Required action >>
Your task is to print all of the data word for word.

════

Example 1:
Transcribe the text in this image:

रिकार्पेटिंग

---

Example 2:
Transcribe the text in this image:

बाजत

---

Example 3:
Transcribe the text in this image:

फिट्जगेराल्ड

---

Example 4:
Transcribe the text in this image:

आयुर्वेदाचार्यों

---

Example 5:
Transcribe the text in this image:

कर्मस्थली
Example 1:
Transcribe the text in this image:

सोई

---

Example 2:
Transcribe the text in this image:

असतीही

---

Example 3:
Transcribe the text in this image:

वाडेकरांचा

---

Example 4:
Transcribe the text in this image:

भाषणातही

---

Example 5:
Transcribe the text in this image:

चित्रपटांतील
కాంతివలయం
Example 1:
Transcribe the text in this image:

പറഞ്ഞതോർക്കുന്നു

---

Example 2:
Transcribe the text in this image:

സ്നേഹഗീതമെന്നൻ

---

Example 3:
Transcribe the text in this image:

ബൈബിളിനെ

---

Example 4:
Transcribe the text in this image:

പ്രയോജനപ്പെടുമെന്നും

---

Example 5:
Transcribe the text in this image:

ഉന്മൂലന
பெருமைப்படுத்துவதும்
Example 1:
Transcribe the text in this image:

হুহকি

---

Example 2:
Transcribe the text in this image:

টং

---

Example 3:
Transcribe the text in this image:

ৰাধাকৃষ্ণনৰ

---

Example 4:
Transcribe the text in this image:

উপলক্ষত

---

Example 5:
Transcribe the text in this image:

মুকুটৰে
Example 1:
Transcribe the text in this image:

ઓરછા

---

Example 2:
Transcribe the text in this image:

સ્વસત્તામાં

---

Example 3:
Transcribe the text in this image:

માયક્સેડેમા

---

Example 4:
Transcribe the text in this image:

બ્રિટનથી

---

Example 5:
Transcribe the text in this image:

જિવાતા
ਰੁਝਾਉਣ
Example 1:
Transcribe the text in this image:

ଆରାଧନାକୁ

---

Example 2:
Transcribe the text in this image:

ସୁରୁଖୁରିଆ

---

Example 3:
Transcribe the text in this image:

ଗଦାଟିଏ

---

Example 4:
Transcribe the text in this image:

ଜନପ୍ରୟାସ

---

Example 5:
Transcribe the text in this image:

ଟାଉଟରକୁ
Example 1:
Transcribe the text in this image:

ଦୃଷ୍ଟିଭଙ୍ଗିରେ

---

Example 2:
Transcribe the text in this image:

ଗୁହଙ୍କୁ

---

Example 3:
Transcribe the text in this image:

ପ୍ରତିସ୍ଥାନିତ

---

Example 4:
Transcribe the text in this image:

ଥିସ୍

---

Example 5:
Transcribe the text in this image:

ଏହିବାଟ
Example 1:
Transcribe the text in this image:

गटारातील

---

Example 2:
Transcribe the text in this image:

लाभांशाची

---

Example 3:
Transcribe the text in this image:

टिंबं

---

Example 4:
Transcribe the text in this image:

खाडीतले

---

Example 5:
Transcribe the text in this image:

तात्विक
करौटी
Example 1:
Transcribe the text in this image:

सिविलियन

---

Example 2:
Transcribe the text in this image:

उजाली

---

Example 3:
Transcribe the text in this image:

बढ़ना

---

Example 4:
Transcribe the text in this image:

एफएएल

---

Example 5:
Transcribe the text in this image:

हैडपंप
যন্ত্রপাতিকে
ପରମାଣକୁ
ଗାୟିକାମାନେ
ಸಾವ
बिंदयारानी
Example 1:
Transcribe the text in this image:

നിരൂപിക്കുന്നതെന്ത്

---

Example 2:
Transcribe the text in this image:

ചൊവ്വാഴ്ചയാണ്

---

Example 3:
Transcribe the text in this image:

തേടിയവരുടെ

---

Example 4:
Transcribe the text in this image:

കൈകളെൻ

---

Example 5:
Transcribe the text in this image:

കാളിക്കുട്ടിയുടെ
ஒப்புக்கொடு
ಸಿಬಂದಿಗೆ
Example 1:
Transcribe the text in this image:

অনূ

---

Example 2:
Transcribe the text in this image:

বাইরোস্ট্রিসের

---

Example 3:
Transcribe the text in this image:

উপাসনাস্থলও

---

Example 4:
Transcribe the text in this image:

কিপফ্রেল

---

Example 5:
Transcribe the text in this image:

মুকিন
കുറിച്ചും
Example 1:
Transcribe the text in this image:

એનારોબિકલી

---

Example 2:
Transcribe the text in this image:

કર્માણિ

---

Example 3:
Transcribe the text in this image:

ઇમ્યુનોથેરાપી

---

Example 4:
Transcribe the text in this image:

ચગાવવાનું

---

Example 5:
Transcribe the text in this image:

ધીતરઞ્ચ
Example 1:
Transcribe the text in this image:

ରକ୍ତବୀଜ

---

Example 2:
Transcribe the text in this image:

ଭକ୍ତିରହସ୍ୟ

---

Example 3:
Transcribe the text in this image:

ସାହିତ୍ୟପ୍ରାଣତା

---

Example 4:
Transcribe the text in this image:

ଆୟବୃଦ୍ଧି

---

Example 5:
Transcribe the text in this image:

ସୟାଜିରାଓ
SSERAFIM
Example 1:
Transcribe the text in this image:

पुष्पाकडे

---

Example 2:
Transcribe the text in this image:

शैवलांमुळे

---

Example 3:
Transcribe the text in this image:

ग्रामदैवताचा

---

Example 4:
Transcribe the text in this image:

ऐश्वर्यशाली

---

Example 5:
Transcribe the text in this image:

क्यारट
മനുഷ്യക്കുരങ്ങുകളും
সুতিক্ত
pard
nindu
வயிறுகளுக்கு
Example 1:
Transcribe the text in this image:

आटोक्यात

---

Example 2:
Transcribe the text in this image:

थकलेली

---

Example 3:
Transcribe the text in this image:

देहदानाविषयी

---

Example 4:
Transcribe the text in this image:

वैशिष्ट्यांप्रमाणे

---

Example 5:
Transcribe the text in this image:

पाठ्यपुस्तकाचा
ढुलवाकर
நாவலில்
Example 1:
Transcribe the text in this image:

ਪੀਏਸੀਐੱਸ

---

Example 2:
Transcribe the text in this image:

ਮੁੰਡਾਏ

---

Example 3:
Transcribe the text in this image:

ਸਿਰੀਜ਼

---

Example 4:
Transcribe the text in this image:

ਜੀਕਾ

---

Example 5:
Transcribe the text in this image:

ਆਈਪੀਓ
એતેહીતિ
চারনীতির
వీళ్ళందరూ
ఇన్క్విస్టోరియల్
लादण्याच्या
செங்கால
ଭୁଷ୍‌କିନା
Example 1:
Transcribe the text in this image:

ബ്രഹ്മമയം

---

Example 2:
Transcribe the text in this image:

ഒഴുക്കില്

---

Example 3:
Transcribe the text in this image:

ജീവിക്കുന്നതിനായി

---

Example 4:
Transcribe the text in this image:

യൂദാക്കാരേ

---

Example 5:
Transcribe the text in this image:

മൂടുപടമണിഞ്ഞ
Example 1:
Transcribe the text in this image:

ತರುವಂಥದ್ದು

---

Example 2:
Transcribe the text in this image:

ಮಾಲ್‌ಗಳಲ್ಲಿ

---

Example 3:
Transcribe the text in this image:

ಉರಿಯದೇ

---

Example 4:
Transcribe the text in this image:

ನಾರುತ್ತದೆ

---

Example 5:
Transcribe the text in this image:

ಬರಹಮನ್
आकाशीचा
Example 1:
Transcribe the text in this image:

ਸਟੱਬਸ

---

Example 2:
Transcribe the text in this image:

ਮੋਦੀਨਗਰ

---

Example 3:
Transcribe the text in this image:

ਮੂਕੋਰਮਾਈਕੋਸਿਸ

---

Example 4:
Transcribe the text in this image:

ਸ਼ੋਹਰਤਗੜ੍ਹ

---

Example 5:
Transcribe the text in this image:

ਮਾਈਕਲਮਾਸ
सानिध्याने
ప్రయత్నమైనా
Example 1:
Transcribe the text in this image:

════

Result of the exercise >>
Example 1:
Transcribe the text in this image:

रिकार्पेटिंग

---

Example 2:
Transcribe the text in this image:

बाजत

---

Example 3:
Transcribe the text in this image:

फिट्जगेराल्ड

---

Example 4:
Transcribe the text in this image:

आयुर्वेदाचार्यों

---

Example 5:
Transcribe the text in this image:

कर्मस्थली
Example 1:
Transcribe the text in this image:

सोई

---

Example 2:
Transcribe the text in this image:

असतीही

---

Example 3:
Transcribe the text in this image:

वाडेकरांचा

---

Example 4:
Transcribe the text in this image:

भाषणातही

---

Example 5:
Transcribe the text in this image:

चित्रपटांतील
కాంతివలయం
Example 1:
Transcribe the text in this image:

പറഞ്ഞതോർക്കുന്നു

---

Example 2:
Transcribe the text in this image:

സ്നേഹഗീതമെന്നൻ

---

Example 3:
Transcribe the text in this image:

ബൈബിളിനെ

---

Example 4:
Transcribe the text in this image:

പ്രയോജനപ്പെടുമെന്നും

---

Example 5:
Transcribe the text in this image:

ഉന്മൂലന
பெருமைப்படுத்துவதும்
Example 1:
Transcribe the text in this image:

হুহকি

---

Example 2:
Transcribe the text in this image:

টং

---

Example 3:
Transcribe the text in this image:

ৰাধাকৃষ্ণনৰ

---

Example 4:
Transcribe the text in this image:

উপলক্ষত

---

Example 5:
Transcribe the text in this image:

মুকুটৰে
Example 1:
Transcribe the text in this image:

ઓરછા

---

Example 2:
Transcribe the text in this image:

સ્વસત્તામાં

---

Example 3:
Transcribe the text in this image:

માયક્સેડેમા

---

Example 4:
Transcribe the text in this image:

બ્રિટનથી

---

Example 5:
Transcribe the text in this image:

જિવાતા
ਰੁਝਾਉਣ
Example 1:
Transcribe the text in this image:

ଆରାଧନାକୁ

---

Example 2:
Transcribe the text in this image:

ସୁରୁଖୁରିଆ

---

Example 3:
Transcribe the text in this image:

ଗଦାଟିଏ

---

Example 4:
Transcribe the text in this image:

ଜନପ୍ରୟାସ

---

Example 5:
Transcribe the text in this image:

ଟାଉଟରକୁ
Example 1:
Transcribe the text in this image:

ଦୃଷ୍ଟିଭଙ୍ଗିରେ

---

Example 2:
Transcribe the text in this image:

ଗୁହଙ୍କୁ

---

Example 3:
Transcribe the text in this image:

ପ୍ରତିସ୍ଥାନିତ

---

Example 4:
Transcribe the text in this image:

ଥିସ୍

---

Example 5:
Transcribe the text in this image:

ଏହିବାଟ
Example 1:
Transcribe the text in this image:

गटारातील

---

Example 2:
Transcribe the text in this image:

लाभांशाची

---

Example 3:
Transcribe the text in this image:

टिंबं

---

Example 4:
Transcribe the text in this image:

खाडीतले

---

Example 5:
Transcribe the text in this image:

तात्विक
करौटी
Example 1:
Transcribe the text in this image:

सिविलियन

---

Example 2:
Transcribe the text in this image:

उजाली

---

Example 3:
Transcribe the text in this image:

बढ़ना

---

Example 4:
Transcribe the text in this image:

एफएएल

---

Example 5:
Transcribe the text in this image:

हैडपंप
যন্ত্রপাতিকে
ପରମାଣକୁ
ଗାୟିକାମାନେ
ಸಾವ
बिंदयारानी
Example 1:
Transcribe the text in this image:

നിരൂപിക്കുന്നതെന്ത്

---

Example 2:
Transcribe the text in this image:

ചൊവ്വാഴ്ചയാണ്

---

Example 3:
Transcribe the text in this image:

തേടിയവരുടെ

---

Example 4:
Transcribe the text in this image:

കൈകളെൻ

---

Example 5:
Transcribe the text in this image:

കാളിക്കുട്ടിയുടെ
ஒப்புக்கொடு
ಸಿಬಂದಿಗೆ
Example 1:
Transcribe the text in this image:

অনূ

---

Example 2:
Transcribe the text in this image:

বাইরোস্ট্রিসের

---

Example 3:
Transcribe the text in this image:

উপাসনাস্থলও

---

Example 4:
Transcribe the text in this image:

কিপফ্রেল

---

Example 5:
Transcribe the text in this image:

মুকিন
കുറിച്ചും
Example 1:
Transcribe the text in this image:

એનારોબિકલી

---

Example 2:
Transcribe the text in this image:

કર્માણિ

---

Example 3:
Transcribe the text in this image:

ઇમ્યુનોથેરાપી

---

Example 4:
Transcribe the text in this image:

ચગાવવાનું

---

Example 5:
Transcribe the text in this image:

ધીતરઞ્ચ
Example 1:
Transcribe the text in this image:

ରକ୍ତବୀଜ

---

Example 2:
Transcribe the text in this image:

ଭକ୍ତିରହସ୍ୟ

---

Example 3:
Transcribe the text in this image:

ସାହିତ୍ୟପ୍ରାଣତା

---

Example 4:
Transcribe the text in this image:

ଆୟବୃଦ୍ଧି

---

Example 5:
Transcribe the text in this image:

ସୟାଜିରାଓ
SSERAFIM
Example 1:
Transcribe the text in this image:

पुष्पाकडे

---

Example 2:
Transcribe the text in this image:

शैवलांमुळे

---

Example 3:
Transcribe the text in this image:

ग्रामदैवताचा

---

Example 4:
Transcribe the text in this image:

ऐश्वर्यशाली

---

Example 5:
Transcribe the text in this image:

क्यारट
മനുഷ്യക്കുരങ്ങുകളും
সুতিক্ত
pard
nindu
வயிறுகளுக்கு
Example 1:
Transcribe the text in this image:

आटोक्यात

---

Example 2:
Transcribe the text in this image:

थकलेली

---

Example 3:
Transcribe the text in this image:

देहदानाविषयी

---

Example 4:
Transcribe the text in this image:

वैशिष्ट्यांप्रमाणे

---

Example 5:
Transcribe the text in this image:

पाठ्यपुस्तकाचा
ढुलवाकर
நாவலில்
Example 1:
Transcribe the text in this image:

ਪੀਏਸੀਐੱਸ

---

Example 2:
Transcribe the text in this image:

ਮੁੰਡਾਏ

---

Example 3:
Transcribe the text in this image:

ਸਿਰੀਜ਼

---

Example 4:
Transcribe the text in this image:

ਜੀਕਾ

---

Example 5:
Transcribe the text in this image:

ਆਈਪੀਓ
એતેહીતિ
চারনীতির
వీళ్ళందరూ
ఇన్క్విస్టోరియల్
लादण्याच्या
செங்கால
ଭୁଷ୍‌କିନା
Example 1:
Transcribe the text in this image:

ബ്രഹ്മമയം

---

Example 2:
Transcribe the text in this image:

ഒഴുക്കില്

---

Example 3:
Transcribe the text in this image:

ജീവിക്കുന്നതിനായി

---

Example 4:
Transcribe the text in this image:

യൂദാക്കാരേ

---

Example 5:
Transcribe the text in this image:

മൂടുപടമണിഞ്ഞ
Example 1:
Transcribe the text in this image:

ತರುವಂಥದ್ದು

---

Example 2:
Transcribe the text in this image:

ಮಾಲ್‌ಗಳಲ್ಲಿ

---

Example 3:
Transcribe the text in this image:

ಉರಿಯದೇ

---

Example 4:
Transcribe the text in this image:

ನಾರುತ್ತದೆ

---

Example 5:
Transcribe the text in this image:

ಬರಹಮನ್
आकाशीचा
Example 1:
Transcribe the text in this image:

ਸਟੱਬਸ

---

Example 2:
Transcribe the text in this image:

ਮੋਦੀਨਗਰ

---

Example 3:
Transcribe the text in this image:

ਮੂਕੋਰਮਾਈਕੋਸਿਸ

---

Example 4:
Transcribe the text in this image:

ਸ਼ੋਹਰਤਗੜ੍ਹ

---

Example 5:
Transcribe the text in this image:

ਮਾਈਕਲਮਾਸ
सानिध्याने
ప్రయత్నమైనా
Example 1:
Transcribe the text in this image:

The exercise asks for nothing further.